What you have to do: Render every line of text in the entries below as one numbered list, omitting blank lines. Leave the pictures out of the answer.

========

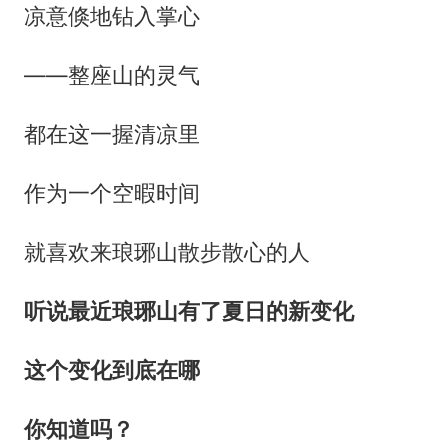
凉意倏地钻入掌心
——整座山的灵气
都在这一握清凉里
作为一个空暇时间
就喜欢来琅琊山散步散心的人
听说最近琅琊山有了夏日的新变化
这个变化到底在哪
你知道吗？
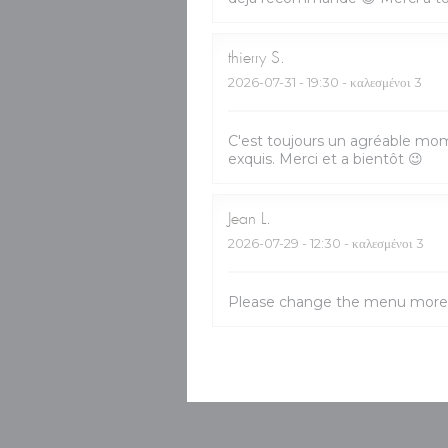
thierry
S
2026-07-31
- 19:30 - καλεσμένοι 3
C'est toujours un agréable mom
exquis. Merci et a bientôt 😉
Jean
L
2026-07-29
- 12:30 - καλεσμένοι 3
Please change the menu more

========

Response:
1. 凉意倏地钻入掌心
2. ——整座山的灵气
3. 都在这一握清凉里
4. 作为一个空暇时间
5. 就喜欢来琅琊山散步散心的人
6. 听说最近琅琊山有了夏日的新变化
7. 这个变化到底在哪
8. 你知道吗？
9. thierry
10. S
11. 2026-07-31
12. - 19:30 - καλεσμένοι 3
13. C'est toujours un agréable mom
14. exquis. Merci et a bientôt 😉
15. Jean
16. L
17. 2026-07-29
18. - 12:30 - καλεσμένοι 3
19. Please change the menu more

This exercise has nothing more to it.